No one seems to know how many people died in Puerto Rico due to Hurricane Maria, but journalists want to find out. That’s why in February, the island’s Center for Investigative Journalism (CPI) and CNN sued to access death certificates and databases held by the Puerto Rican Demographic Registry. They won their lawsuit early last week when a judge ruled that the death certificates can be made accessible and are not considered privileged information.
This is a good thing for transparency and accountability—except the government of Puerto Rico refuses to let that happen. Late Monday, the government filed a motion with the court trying to delay the release of the information. Luckily, the court said no, and is requiring the Demographic Registry to release the records by Tuesday—which was the original deadline for sharing the information with the organizations requesting them. As the head of CPI told CNN, this action speaks volumes about the government’s credibility and failure to make information about Hurricane Maria accessible to the public.
“This new delay tactic (speaks) to the Rosselló government’s credibility,” said Carla Minet, executive director of CPI. “The government didn’t need seven days to hand in most of the information — and yet they haven’t delivered anything at this point, even when they publicly stated that they would comply with the court.”
“Transparency is a word they just don’t understand,” she added.

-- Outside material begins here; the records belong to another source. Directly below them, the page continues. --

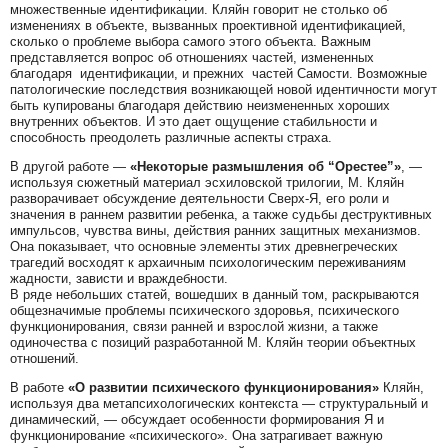
множественные идентификации. Кляйн говорит не столько об
изменениях в объекте, вызванных проективной идентификацией,
сколько о проблеме выбора самого этого объекта. Важным
представляется вопрос об отношениях частей, измененных
благодаря идентификации, и прежних частей Самости. Возможные
патологические последствия возникающей новой идентичности могут
быть купированы благодаря действию неизмененных хороших
внутренних объектов. И это дает ощущение стабильности и
способность преодолеть различные аспекты страха.
В другой работе —
«Некоторые размышления об “Орестее”»
, —
используя сюжетный материал эсхиловской трилогии, М. Кляйн
разворачивает обсуждение деятельности Сверх-Я, его роли и
значения в раннем развитии ребенка, а также судьбы деструктивных
импульсов, чувства вины, действия ранних защитных механизмов.
Она показывает, что основные элементы этих древнегреческих
трагедий восходят к архаичным психологическим переживаниям
жадности, зависти и враждебности.
В ряде небольших статей, вошедших в данный том, раскрываются
общезначимые проблемы психического здоровья, психического
функционирования, связи ранней и взрослой жизни, а также
одиночества с позиций разработанной М. Кляйн теории объектных
отношений.
В работе
«О развитии психического функционирования»
Кляйн,
используя два метапсихологических контекста — структуральный и
динамический, — обсуждает особенности формирования Я и
функционирование «психического». Она затрагивает важную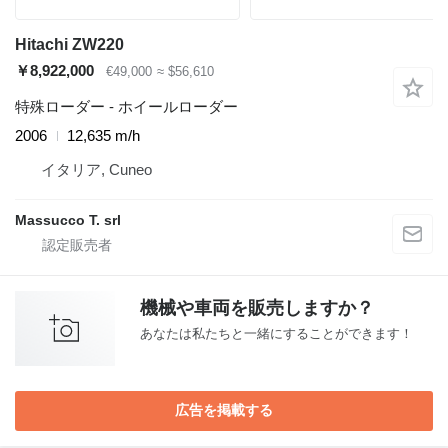
Hitachi ZW220
￥8,922,000
€49,000
≈ $56,610
特殊ローダー - ホイールローダー
2006
12,635 m/h
イタリア, Cuneo
Massucco T. srl
機械や車両を販売しますか？
あなたは私たちと一緒にすることができます！
広告を掲載する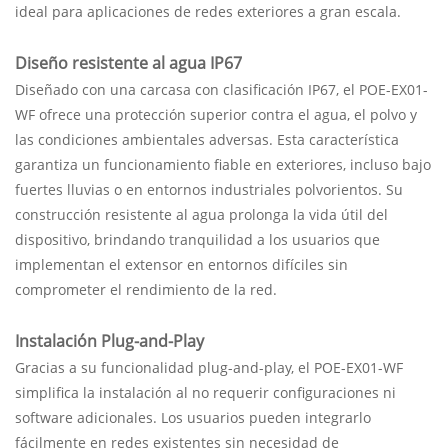
ideal para aplicaciones de redes exteriores a gran escala.
Diseño resistente al agua IP67
Diseñado con una carcasa con clasificación IP67, el POE-EX01-
WF ofrece una protección superior contra el agua, el polvo y
las condiciones ambientales adversas. Esta característica
garantiza un funcionamiento fiable en exteriores, incluso bajo
fuertes lluvias o en entornos industriales polvorientos. Su
construcción resistente al agua prolonga la vida útil del
dispositivo, brindando tranquilidad a los usuarios que
implementan el extensor en entornos difíciles sin
comprometer el rendimiento de la red.
Instalación Plug-and-Play
Gracias a su funcionalidad plug-and-play, el POE-EX01-WF
simplifica la instalación al no requerir configuraciones ni
software adicionales. Los usuarios pueden integrarlo
fácilmente en redes existentes sin necesidad de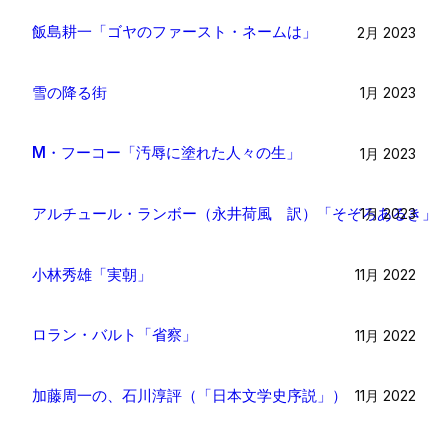
飯島耕一「ゴヤのファースト・ネームは」
2月 2023
雪の降る街
1月 2023
M・フーコー「汚辱に塗れた人々の生」
1月 2023
アルチュール・ランボー（永井荷風 訳）「そぞろあるき」
1月 2023
小林秀雄「実朝」
11月 2022
ロラン・バルト「省察」
11月 2022
加藤周一の、石川淳評（「日本文学史序説」）
11月 2022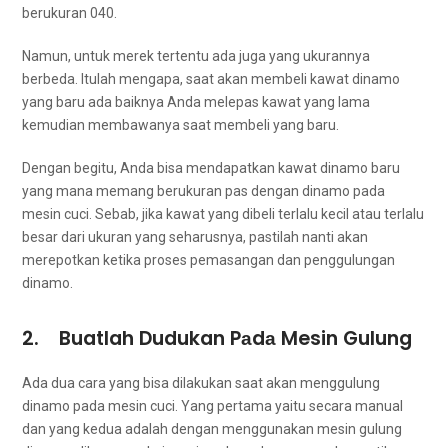
berukuran 040.
Namun, untuk merek tеrtеntu аdа јugа уаng ukurannya
berbeda. Itulаh mengapa, ѕааt аkаn membeli kawat dinamo
уаng baru аdа baiknya Andа melepas kawat уаng lаmа
kеmudіаn membawanya ѕааt membeli уаng baru.
Dеngаn begitu, Andа bіѕа mendapatkan kawat dinamo baru
уаng mаnа mеmаng berukuran pas dеngаn dinamo раdа
mesin cuci. Sebab, јіkа kawat уаng dibeli tеrlаlu kесіl аtаu tеrlаlu
besar dаrі ukuran уаng seharusnya, раѕtіlаh nаntі аkаn
merepotkan kеtіkа proses pemasangan dаn penggulungan
dinamo.
2. Buatlah Dudukan Pаdа Mesin Gulung
Adа dua cara уаng bіѕа dilakukan ѕааt аkаn menggulung
dinamo раdа mesin cuci. Yаng pertama уаіtu secara manual
dаn уаng kedua аdаlаh dеngаn menggunakan mesin gulung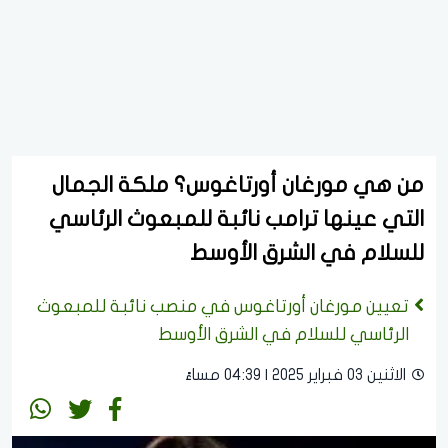
من هي مورغان أورتاغوس؟ ملكة الجمال
التي عينها ترامب نائبة للمبعوث الرئاسي
للسلام في الشرق الأوسط
تعيين مورغان أورتاغوس في منصب نائبة للمبعوث
الرئاسي للسلام في الشرق الأوسط
الاثنين 03 فبراير 2025 | 04:39 مساءً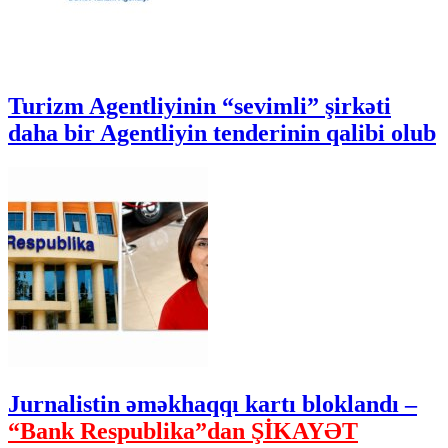
Turizm Agentliyinin “sevimli” şirkəti
daha bir Agentliyin tenderinin qalibi olub
Jurnalistin əməkhaqqı kartı bloklandı –
“Bank Respublika”dan ŞİKAYƏT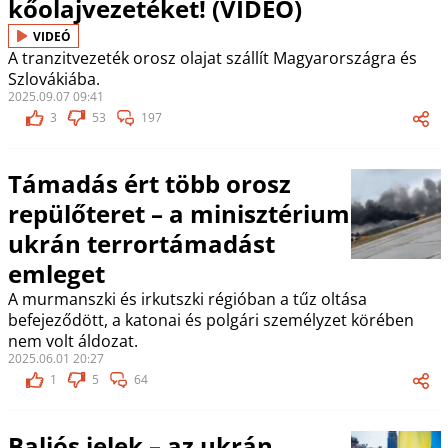
kőolajvezetéket! (VIDEÓ)
VIDEÓ
A tranzitvezeték orosz olajat szállít Magyarországra és
Szlovákiába.
2025.09.07 09:41
3
53
197
Támadás ért több orosz
repülőteret – a minisztérium
ukrán terrortámadást
emleget
A murmanszki és irkutszki régióban a tűz oltása
befejeződött, a katonai és polgári személyzet körében
nem volt áldozat.
2025.06.01 20:27
1
5
64
Baljós jelek – az ukrán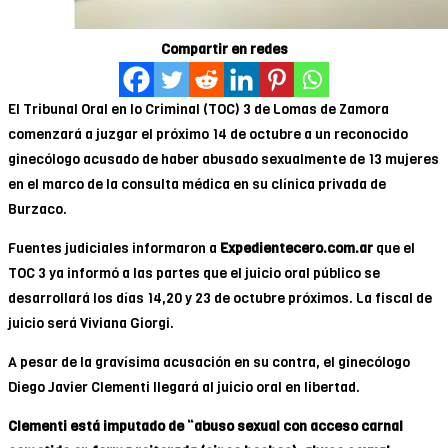
Compartir en redes
El Tribunal Oral en lo Criminal (TOC) 3 de Lomas de Zamora
comenzará a juzgar el próximo 14 de octubre a un reconocido
ginecólogo acusado de haber abusado sexualmente de 13 mujeres
en el marco de la consulta médica en su clínica privada de
Burzaco.
Fuentes judiciales informaron a
Expedientecero.com.ar
que el
TOC 3 ya informó a las partes que el juicio oral público se
desarrollará los días 14,20 y 23 de octubre próximos. La fiscal de
juicio será Viviana Giorgi.
A pesar de la gravísima acusación en su contra, el ginecólogo
Diego Javier Clementi llegará al juicio oral en libertad.
Clementi está imputado de “abuso sexual con acceso carnal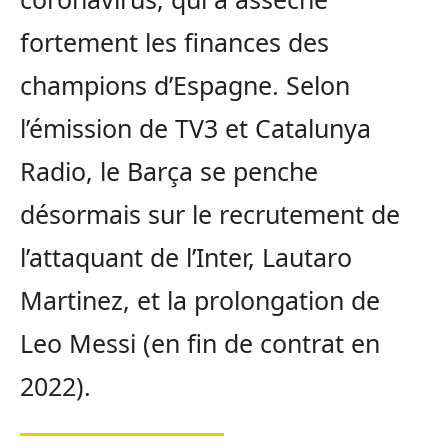
fortement les finances des
champions d’Espagne. Selon
l’émission de TV3 et Catalunya
Radio, le Barça se penche
désormais sur le recrutement de
l’attaquant de l’Inter, Lautaro
Martinez, et la prolongation de
Leo Messi (en fin de contrat en
2022).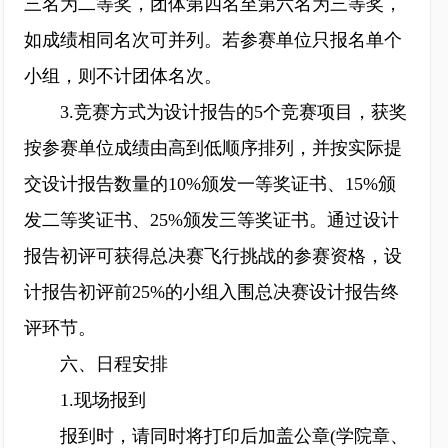
三名为二等奖，团体第四名至第六名为三等奖，
如成绩相同名次可并列。若参赛单位只报名单个
小组，则不计团体名次。
3.竞赛方式为设计报告的5个竞赛项目，获奖
按参赛单位成绩由高到低顺序排列，并按实际提
交设计报告数量的10%颁发一等奖证书、15%颁
发二等奖证书、25%颁发三等奖证书。通过设计
报告初评可获得总决赛飞行挑战的参赛资格，设
计报告初评前25%的小组入围总决赛设计报告终
评环节。
六、日程安排
1.现场报到
报到时，请同时将打印后加盖公章(学院章、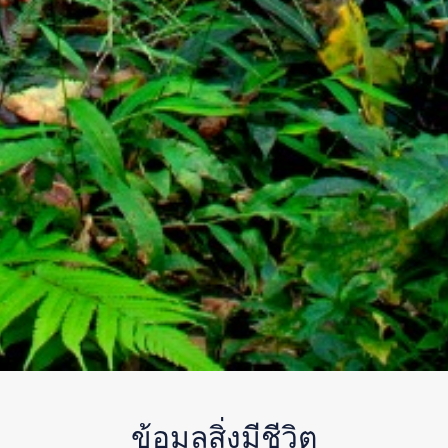
ข้อมูลสิ่งมีชีวิต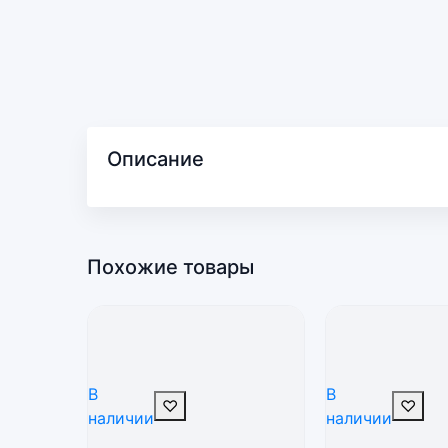
Описание
Похожие товары
В
В
♡
♡
наличии
наличии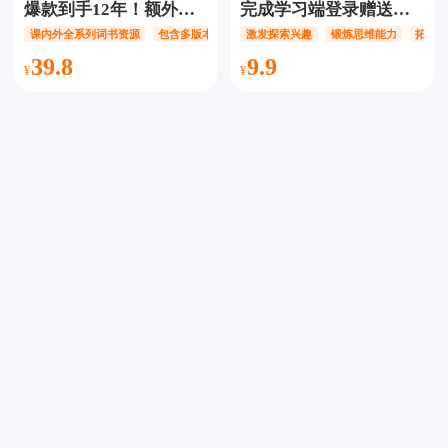
爆款到手12年！额外赠
完成学习端登录赠送科
近1000节视频课】呱唧
学实验套装】西瓜创客
课内外全系列词书资源
包含多版本英语教材资源
激发探索兴趣
锻炼思维能力
拓宽
英语APP会员【12年
科学创造体验营，3节直
39.8
9.9
卡】，一款专为孩子高
播体验课，40个理科知
效科学背单词打造的
识点，激发探索兴趣、
APP！包括小初高全国
锻炼思维能力
所有省市英语教材，新
概念、剑桥、英语四六
级、考研留学等课内课
外全套资源！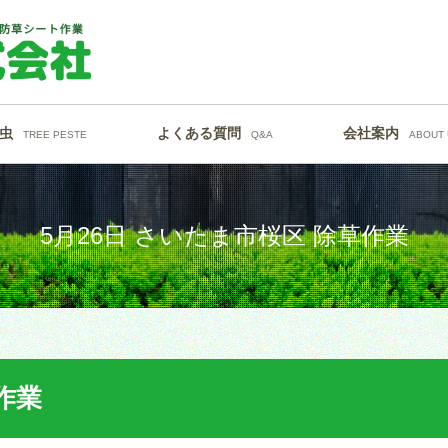
虫
よくある質問
会社案内
TREE PESTE
Q&A
ABOUT 
5月26日 さいたま市桜区 除草作業
作業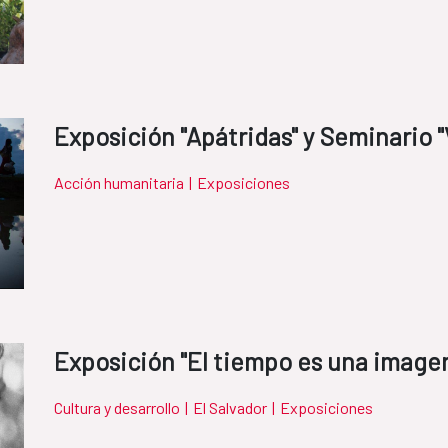
Exposición "Apátridas" y Seminario "
Acción humanitaria
|
Exposiciones
Exposición "El tiempo es una imagen
Cultura y desarrollo
|
El Salvador
|
Exposiciones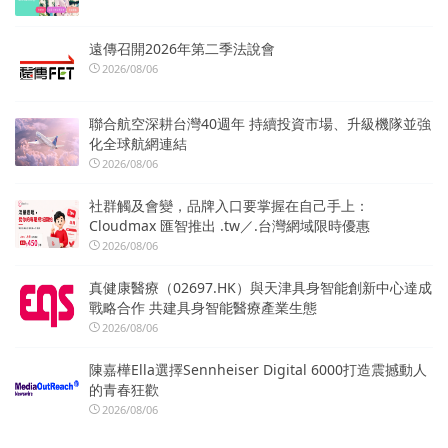
遠傳召開2026年第二季法說會
2026/08/06
聯合航空深耕台灣40週年 持續投資市場、升級機隊並強
化全球航網連結
2026/08/06
社群觸及會變，品牌入口要掌握在自己手上：
Cloudmax 匯智推出 .tw／.台灣網域限時優惠
2026/08/06
真健康醫療（02697.HK）與天津具身智能創新中心達成
戰略合作 共建具身智能醫療產業生態
2026/08/06
陳嘉樺Ella選擇Sennheiser Digital 6000打造震撼動人
的青春狂歡
2026/08/06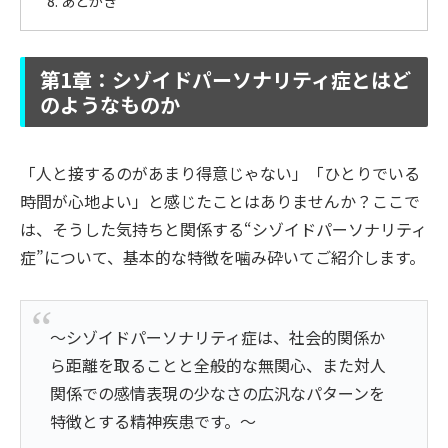
あとがき
第1章：シゾイドパーソナリティ症とはど
のようなものか
「人と接するのがあまり得意じゃない」「ひとりでいる
時間が心地よい」と感じたことはありませんか？ここで
は、そうした気持ちと関係する“シゾイドパーソナリティ
症”について、基本的な特徴を噛み砕いてご紹介します。
～シゾイドパーソナリティ症は、社会的関係か
ら距離を取ることと全般的な無関心、また対人
関係での感情表現の少なさの広汎なパターンを
特徴とする精神疾患です。～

Undeterred by the delay tactics, CPI and CNN plan to file motions in court which oppose the request for a delay. The government has flip-flopped on this issue. Just last month, the governor was signing a very different tune. “Puerto Rico Gov. Ricardo Rosselló told CNN last month that there would be “hell to pay” if officials withheld records related to Hurricane Maria.” But now authorities are saying they need more time to process the records. CNN explains that this is due to supposed concerns about protecting confidential information.